Nedbank's Timothy Irvine said the buoyant local economy and demand by investors and owner occupiers for properties in the commercial, retail and industrial sectors had resulted in continuing downward movement of capitalisation rates. "This is still giving confidence to the property market as an asset."
Irvine said the Cape Town CBD and Waterfront played key roles in driving commercial development in 2005.
He said in 2005 the CBD experienced an increase in new developments and major refurbishments of older buildings – mainly conversions of old office buildings into upmarket residential apartments.
"We foresee this trend easing off in 2006, and with the vacancy factor dropping from 10% to 4.3% in the office market, we expect increased demand for A and B grade office space."
Irvine reckoned the buoyant Cape economy would push rentals to higher levels, challenging developers to source suitably zoned land for feasible developments in the CBD.
Turning to the Waterfront, Irvine said that taking cognizance of the recent uptake of office space in 'this world class facility node' in 2005 the demand for office space would become stronger. But he warned that the uptake would be underwritten by higher rental achievements that would stimulate the feasibility of new developments.

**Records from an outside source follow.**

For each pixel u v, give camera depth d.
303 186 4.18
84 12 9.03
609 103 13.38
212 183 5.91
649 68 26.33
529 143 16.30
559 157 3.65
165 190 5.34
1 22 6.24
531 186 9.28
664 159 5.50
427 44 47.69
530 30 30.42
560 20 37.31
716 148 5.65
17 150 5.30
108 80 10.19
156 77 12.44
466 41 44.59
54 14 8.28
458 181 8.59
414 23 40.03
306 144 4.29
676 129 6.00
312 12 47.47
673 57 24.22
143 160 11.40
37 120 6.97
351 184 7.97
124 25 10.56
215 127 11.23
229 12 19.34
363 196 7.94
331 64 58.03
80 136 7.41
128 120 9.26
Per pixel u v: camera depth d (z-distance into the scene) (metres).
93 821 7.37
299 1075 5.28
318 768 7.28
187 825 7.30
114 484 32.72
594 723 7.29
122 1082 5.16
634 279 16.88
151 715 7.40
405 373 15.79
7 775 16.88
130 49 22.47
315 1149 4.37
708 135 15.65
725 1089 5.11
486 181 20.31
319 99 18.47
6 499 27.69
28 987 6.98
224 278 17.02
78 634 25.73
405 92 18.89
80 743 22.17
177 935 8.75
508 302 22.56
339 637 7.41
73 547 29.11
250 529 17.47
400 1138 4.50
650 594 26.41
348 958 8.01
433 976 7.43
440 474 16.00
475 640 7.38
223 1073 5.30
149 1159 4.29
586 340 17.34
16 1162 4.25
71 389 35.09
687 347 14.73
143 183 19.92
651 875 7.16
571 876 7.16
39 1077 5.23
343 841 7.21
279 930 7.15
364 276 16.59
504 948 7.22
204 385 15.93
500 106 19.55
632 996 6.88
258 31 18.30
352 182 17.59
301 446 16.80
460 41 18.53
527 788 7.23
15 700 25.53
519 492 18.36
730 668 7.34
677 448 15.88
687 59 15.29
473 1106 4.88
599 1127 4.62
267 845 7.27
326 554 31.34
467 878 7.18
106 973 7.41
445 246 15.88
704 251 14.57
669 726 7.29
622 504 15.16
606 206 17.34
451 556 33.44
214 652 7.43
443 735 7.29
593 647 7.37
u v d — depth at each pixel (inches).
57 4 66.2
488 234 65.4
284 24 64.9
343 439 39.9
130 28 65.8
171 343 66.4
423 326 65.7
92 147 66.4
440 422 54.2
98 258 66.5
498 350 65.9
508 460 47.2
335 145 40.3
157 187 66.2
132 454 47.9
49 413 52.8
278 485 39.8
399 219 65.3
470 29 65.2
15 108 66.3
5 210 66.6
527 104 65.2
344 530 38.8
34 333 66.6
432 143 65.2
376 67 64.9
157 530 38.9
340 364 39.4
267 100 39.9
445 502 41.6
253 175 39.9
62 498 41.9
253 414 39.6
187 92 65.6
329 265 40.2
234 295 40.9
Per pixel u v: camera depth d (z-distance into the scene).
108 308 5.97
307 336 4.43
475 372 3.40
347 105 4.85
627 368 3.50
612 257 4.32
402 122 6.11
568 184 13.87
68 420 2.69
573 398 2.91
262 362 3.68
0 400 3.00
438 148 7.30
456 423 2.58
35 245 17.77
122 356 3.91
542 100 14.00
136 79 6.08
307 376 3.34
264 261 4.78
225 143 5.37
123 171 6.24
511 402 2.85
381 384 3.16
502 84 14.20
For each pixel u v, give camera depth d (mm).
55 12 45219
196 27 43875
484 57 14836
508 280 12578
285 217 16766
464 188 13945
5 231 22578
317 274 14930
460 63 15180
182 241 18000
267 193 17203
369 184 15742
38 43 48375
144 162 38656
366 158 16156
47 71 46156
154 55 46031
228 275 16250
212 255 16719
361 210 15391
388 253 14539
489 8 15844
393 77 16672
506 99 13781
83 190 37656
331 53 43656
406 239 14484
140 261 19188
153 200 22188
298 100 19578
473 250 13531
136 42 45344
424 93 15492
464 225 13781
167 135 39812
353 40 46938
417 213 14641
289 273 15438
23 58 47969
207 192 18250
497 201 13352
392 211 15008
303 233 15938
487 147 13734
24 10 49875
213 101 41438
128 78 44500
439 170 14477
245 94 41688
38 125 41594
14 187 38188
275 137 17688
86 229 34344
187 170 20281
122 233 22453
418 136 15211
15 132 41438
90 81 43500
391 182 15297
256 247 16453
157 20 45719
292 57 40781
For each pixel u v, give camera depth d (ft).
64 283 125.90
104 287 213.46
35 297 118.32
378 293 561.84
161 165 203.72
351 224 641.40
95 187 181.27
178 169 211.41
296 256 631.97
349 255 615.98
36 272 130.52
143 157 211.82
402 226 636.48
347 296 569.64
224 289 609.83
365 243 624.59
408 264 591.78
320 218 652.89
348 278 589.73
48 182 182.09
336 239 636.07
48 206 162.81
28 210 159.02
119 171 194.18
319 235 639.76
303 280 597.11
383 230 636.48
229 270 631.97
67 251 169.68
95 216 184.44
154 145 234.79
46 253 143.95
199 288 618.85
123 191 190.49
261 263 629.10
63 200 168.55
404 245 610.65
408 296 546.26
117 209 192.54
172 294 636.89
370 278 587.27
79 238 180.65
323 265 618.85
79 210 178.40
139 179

Irvine said the view for the Northern suburbs had changed for the better too.
He disclosed that property owners of A grade office space in Century City had seen vacancy levels drop from 13% to 1.5% in the past year. "This again underlines confidence in Cape Town's northern nodes, and we expect further growth within this commercial sector."
On the industrial front, Nedbank noted that the Cape market over the past year had witnessed rapid growth driven by strong demand for industrial space by owner occupiers and investors alike.
Irvine said major areas of growth for 2006 would include: Airport Industria, Montague Gardens, Killarney Gardens, Brackenfell, Maitland, Paarden Eiland, Parow Industria, Westlake, Capricorn Park and Somerset West.
"We have seen the value of vacant land more than double in a year in some of these areas."
Obviously the retail sector of the Cape property market surged ahead in 2005 as well (see separate story on Canal Walk in this issue).
Irvine listed successive personal tax reductions, the benefits of low inflation and low interest rates, real wage growth as well as increased spending by the black middle class as the main drivers of the retail property sector in Cape Town.
He said the Western Cape had over the past two years seen a rapid growth in shopping centres in nodes of urbanisation of all income levels.
"We have financed many of these new centres, be it of regional, community, neighbourhood and convenience type centres…there are very keen capitalization rates obtained for these centres when sold."
At residential level, Nedbank said 2005 was a year of incredible development activity. Irvine said the main challenges were securing appropriately zoned land with the necessary development rights and the rising costs of construction (increases in excess of 25% year on year).
Nedbank's development loan book into the residential sector increased by more than 60% in 2005 (see accompanying story on Nedbank Corporate Property Finance).
"For 2006 we still see significant activity, but at the lower end of the residential market. We see the sales rate normalising, and fewer 'sell-outs' on launch."